Text block:
The finding was backed up after the team, along with botanists from the University of Dar es Salaam, went out on multiple trips into the field to fully confirm and map these last vestiges of precious woodland. There, nestled within this patch of forest, they stumbled across an endemic species of tree that had not been seen for over six decades.
This was the first time since Schieben collected his specimens in the 1930s that new samples of the coral tree had ever been recorded. Considering that most of the original samples had been obliterated, this was a rare moment to restore what had been until then irreplaceable.
These specimens were compared with the fragments that had survived the war, and the scientists were able to confirm that the trees were indeed E. schliebenii, definitively proving that the coral tree was not extinct. Yet things were not to last.
Twists and turns
Just seven years later the patch of forest that contained the rediscovered coral tree found nowhere else on the planet, was destroyed after a Dutch company cleared the woodland to create a biofuel plantation. Once again, E. schliebenii was feared to have been pushed over the brink of extinction by the insatiable demand for yet more land.

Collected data
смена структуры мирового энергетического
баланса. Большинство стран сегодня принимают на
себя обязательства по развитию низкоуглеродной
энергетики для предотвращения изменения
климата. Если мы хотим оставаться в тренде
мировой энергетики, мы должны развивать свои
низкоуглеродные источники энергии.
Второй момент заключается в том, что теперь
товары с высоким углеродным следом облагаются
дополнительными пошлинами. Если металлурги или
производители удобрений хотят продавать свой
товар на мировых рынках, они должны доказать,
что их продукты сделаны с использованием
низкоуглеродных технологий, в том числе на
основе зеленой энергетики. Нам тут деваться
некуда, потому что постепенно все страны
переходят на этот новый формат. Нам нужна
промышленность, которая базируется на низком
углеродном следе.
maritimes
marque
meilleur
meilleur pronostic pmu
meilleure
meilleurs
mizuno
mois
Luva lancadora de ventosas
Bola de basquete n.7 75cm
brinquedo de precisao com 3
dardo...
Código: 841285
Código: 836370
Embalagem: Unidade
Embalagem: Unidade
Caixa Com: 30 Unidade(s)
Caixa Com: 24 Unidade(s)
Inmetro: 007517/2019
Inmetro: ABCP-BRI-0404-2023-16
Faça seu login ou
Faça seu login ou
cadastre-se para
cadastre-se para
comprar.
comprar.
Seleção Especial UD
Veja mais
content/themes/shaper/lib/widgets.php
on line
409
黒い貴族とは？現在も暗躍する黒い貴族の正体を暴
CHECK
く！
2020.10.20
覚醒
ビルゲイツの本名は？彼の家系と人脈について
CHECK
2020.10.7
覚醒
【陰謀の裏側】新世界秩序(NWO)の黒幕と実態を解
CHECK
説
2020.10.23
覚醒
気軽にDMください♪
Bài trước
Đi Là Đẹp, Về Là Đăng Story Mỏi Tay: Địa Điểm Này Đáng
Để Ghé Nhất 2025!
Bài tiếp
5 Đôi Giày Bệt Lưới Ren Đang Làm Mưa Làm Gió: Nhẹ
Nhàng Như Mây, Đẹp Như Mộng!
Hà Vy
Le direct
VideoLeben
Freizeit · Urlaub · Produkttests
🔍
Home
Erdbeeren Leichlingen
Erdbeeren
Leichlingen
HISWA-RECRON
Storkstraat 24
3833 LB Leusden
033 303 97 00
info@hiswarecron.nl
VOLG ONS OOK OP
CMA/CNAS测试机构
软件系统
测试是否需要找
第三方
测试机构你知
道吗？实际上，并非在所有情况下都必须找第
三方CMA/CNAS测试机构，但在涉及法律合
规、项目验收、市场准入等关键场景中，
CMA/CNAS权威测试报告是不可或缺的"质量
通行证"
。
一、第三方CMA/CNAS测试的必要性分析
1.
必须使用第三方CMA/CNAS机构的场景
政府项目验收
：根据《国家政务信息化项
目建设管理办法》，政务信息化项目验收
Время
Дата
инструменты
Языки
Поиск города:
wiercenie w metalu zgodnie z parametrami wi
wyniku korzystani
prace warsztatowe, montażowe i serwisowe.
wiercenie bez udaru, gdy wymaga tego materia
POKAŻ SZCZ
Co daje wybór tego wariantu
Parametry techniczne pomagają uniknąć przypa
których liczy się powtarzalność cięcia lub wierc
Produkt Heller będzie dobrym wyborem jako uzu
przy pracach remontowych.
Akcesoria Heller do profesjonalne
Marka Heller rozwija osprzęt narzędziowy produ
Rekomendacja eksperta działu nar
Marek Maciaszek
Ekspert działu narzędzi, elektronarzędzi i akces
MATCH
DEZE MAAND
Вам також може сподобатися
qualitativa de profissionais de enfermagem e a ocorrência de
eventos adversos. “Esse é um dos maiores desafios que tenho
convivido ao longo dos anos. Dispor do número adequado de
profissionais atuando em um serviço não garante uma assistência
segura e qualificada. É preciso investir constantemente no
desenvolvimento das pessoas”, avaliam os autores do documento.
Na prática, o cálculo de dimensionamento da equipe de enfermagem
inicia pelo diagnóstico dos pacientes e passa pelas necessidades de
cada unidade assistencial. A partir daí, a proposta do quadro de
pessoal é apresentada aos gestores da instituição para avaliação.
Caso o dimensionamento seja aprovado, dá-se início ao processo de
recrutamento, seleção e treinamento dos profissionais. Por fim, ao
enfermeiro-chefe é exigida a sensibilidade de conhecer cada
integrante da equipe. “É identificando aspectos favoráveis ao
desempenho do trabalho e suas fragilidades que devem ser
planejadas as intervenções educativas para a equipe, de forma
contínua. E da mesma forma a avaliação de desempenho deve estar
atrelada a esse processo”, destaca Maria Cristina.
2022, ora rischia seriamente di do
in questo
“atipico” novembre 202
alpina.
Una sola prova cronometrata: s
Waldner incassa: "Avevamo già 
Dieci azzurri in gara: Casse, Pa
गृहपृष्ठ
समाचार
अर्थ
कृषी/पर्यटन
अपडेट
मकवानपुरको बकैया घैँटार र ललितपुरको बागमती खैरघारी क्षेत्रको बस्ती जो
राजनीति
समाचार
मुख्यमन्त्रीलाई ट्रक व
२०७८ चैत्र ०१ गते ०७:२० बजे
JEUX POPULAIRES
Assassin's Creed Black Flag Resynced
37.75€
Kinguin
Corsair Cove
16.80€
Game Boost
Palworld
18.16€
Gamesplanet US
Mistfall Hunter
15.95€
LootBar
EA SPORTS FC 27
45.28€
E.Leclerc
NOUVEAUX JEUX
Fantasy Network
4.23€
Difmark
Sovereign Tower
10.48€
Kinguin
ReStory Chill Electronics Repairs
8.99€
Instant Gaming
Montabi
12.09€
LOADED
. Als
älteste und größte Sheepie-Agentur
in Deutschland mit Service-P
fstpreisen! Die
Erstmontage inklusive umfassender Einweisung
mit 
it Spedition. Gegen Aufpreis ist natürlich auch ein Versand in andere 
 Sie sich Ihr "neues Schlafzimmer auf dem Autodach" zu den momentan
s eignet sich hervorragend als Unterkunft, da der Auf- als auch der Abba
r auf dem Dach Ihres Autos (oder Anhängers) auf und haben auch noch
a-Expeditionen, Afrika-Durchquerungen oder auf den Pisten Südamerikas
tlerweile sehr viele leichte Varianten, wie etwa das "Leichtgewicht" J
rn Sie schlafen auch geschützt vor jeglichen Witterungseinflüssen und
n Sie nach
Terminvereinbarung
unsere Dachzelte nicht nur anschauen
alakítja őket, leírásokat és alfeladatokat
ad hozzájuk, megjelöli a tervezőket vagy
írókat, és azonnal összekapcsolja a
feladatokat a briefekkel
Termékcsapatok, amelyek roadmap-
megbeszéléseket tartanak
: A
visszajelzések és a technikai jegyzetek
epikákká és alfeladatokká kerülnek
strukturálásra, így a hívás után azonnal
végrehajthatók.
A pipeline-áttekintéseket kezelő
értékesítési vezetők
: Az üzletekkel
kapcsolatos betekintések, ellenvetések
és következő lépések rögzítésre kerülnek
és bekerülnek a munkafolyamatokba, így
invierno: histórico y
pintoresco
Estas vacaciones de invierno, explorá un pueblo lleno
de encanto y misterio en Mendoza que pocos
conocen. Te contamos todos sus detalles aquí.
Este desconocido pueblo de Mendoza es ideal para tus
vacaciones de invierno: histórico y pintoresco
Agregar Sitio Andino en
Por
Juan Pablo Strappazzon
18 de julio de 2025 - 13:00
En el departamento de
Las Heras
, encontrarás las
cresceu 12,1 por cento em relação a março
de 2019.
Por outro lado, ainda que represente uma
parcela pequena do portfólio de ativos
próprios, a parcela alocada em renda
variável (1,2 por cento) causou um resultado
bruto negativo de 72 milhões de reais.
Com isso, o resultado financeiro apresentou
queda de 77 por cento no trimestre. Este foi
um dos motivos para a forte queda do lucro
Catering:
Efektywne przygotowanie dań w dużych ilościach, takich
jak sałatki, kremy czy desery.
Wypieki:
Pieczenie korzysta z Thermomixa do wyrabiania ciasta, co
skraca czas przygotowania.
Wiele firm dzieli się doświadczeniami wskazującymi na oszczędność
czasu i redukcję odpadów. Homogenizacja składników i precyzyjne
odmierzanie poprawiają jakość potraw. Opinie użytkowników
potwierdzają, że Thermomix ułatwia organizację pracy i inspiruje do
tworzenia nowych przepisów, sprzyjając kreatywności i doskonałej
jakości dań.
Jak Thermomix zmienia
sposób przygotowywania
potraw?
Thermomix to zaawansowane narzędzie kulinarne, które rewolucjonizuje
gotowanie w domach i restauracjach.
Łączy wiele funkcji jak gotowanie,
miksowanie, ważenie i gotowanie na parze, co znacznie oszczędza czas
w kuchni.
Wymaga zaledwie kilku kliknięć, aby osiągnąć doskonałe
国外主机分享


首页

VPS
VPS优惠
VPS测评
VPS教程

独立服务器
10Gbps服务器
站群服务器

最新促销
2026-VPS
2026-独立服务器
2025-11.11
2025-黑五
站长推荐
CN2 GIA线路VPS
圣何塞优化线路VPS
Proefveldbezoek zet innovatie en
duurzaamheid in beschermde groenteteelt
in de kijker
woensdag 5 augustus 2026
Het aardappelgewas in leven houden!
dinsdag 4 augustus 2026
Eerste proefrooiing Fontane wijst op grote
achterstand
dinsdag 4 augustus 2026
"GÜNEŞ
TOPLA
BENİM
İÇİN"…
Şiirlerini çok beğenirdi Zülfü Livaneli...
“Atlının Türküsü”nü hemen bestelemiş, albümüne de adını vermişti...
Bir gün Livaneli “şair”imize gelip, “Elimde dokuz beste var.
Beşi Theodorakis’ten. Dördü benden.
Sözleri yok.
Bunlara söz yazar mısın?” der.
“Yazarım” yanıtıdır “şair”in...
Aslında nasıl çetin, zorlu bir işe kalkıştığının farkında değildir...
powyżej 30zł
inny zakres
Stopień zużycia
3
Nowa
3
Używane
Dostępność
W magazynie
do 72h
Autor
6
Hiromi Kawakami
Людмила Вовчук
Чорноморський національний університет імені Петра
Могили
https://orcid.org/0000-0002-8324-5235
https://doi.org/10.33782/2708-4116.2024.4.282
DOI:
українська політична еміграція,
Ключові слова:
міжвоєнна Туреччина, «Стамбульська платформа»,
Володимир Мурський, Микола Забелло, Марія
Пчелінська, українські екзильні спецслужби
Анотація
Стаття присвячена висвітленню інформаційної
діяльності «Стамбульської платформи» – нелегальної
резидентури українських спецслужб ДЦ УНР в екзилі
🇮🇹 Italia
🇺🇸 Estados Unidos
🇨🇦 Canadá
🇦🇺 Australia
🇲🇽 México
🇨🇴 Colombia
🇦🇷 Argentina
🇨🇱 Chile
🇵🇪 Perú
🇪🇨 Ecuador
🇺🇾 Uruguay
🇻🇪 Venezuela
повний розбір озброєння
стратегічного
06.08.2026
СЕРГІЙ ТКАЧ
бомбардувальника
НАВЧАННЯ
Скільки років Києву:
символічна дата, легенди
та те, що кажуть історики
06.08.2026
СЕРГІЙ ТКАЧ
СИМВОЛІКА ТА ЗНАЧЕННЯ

Description of the task:
Set down the part of the coral tree passage from "The finding was" up to and including "until then irreplaceable.", word for word.

Result for this task:
The finding was backed up after the team, along with botanists from the University of Dar es Salaam, went out on multiple trips into the field to fully confirm and map these last vestiges of precious woodland. There, nestled within this patch of forest, they stumbled across an endemic species of tree that had not been seen for over six decades.
This was the first time since Schieben collected his specimens in the 1930s that new samples of the coral tree had ever been recorded. Considering that most of the original samples had been obliterated, this was a rare moment to restore what had been until then irreplaceable.